Surveillance of Over-The-Counter Drugs
The requirements of obtaining and maintaining a marketing authorisation for both prescription only medicines (POM) and non-prescription medicines are laid down in national and international regulations. A marketing authorisation is only issued when a product meets regulatory requirements for safety, efficacy and quality. Extensive evidence of safety is required before POM products are considered for re-classification to Pharmacy Only (P) status (i.e. can only be sold in a pharmacy), and/or subsequently when re-classified to General Sales List (GSL) status. The latter means that patients may purchase a product from any retail outlet and self-medicate without seeking advice from health-care professionals.
Evidence of efficacy and safety for medicines for which a ‘switch’ is proposed, will have been gathered from pre-marketing clinical trials, from post-marketing use and sometimes from comparisons of safety with other products available without prescription. However, each of these methods has limitations regarding monitoring safety and may not predict out-comes in a non-prescription setting. Given the current drive towards self-care, it is important that OTC medicines are subject to safety surveillance in addition to passive spontaneous reporting.

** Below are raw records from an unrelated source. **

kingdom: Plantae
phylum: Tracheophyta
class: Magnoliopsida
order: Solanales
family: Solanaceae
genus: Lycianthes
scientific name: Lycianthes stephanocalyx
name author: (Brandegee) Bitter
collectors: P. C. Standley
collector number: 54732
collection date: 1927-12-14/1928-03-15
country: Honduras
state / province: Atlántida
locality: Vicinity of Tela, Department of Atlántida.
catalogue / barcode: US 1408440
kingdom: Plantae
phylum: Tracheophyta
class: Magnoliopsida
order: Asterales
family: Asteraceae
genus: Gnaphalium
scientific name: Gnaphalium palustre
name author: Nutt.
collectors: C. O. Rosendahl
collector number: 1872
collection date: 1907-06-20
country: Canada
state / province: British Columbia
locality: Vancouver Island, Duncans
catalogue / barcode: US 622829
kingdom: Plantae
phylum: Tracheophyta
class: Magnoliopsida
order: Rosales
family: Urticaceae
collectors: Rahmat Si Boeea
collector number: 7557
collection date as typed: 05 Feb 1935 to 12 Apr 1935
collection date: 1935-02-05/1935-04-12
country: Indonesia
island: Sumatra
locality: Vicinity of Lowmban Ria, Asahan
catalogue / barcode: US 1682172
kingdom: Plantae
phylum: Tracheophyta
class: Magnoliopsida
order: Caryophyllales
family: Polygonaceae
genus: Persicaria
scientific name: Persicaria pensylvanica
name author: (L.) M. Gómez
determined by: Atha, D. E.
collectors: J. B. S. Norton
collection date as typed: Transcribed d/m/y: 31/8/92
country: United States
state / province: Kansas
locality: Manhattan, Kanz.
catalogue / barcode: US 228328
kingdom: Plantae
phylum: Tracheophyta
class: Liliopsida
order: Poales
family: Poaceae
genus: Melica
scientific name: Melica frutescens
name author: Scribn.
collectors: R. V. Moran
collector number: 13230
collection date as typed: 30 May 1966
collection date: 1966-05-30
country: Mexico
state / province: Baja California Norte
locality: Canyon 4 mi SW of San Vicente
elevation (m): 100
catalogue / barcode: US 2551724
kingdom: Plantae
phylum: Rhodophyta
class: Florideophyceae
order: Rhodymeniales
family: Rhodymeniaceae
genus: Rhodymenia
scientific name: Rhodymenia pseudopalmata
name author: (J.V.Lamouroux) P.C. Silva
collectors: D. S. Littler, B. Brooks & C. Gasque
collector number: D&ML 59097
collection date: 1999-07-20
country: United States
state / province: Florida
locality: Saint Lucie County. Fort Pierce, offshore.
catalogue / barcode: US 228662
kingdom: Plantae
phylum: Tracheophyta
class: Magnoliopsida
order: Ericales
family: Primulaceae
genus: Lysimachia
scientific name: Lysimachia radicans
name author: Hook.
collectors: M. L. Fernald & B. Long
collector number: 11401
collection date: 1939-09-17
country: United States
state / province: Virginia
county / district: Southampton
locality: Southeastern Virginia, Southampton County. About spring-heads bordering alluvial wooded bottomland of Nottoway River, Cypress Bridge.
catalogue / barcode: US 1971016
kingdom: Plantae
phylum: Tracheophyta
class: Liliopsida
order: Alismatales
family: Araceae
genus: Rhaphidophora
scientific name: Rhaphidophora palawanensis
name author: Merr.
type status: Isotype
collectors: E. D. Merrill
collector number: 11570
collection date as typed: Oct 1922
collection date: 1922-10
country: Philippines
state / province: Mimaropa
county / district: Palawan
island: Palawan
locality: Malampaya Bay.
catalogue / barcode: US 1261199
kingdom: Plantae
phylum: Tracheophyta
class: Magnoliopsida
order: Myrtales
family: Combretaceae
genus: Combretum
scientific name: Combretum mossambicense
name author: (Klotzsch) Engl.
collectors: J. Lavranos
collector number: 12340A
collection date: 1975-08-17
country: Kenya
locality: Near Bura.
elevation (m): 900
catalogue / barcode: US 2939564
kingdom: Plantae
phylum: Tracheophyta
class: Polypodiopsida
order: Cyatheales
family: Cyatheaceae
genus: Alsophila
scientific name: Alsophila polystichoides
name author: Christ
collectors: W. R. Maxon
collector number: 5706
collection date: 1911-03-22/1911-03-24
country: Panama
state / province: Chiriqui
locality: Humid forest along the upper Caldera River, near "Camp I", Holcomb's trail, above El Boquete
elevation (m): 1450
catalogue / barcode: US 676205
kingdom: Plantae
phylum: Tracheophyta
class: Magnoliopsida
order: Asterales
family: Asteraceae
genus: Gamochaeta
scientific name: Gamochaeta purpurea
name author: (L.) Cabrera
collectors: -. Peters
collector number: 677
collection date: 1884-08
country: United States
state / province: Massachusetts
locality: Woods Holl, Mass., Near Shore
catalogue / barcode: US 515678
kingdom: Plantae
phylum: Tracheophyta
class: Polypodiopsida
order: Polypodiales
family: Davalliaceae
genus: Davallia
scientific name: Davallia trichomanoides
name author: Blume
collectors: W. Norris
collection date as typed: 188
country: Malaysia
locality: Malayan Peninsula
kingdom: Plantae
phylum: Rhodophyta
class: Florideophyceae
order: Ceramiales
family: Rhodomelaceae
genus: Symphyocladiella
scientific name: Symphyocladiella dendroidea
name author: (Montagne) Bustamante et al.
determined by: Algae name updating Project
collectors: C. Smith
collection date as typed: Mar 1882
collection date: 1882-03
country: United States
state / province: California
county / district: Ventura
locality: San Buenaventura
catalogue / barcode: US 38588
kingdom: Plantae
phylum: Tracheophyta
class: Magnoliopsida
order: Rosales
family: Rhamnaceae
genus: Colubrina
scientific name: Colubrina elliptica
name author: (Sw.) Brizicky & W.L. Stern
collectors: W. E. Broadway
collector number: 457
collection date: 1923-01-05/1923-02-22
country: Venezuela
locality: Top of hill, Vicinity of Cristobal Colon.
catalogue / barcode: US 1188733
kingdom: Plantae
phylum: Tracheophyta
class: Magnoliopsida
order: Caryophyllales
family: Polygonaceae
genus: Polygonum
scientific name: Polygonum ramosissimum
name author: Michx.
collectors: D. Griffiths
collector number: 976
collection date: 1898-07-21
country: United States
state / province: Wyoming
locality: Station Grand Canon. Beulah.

Unfortunately, adverse reactions caused by OTC drugs are less likely to be reported than those associated with POMs. Thus, because of likelihood of under-reporting, spontaneous reporting schemes alone are insufficient to monitor the safety of OTC products and should be complimented by other methods.
The DSRU has repeatedly demonstrated that PEM provides a valuable addition to the pharmacovigilance of POM products in the UK, prescribed by general practitioners in primary care. The DSRU is working in collaboration with other academic centres to develop systematic methodologies for pharmacovigilance studies of non-prescription medicines, based in community pharmacies.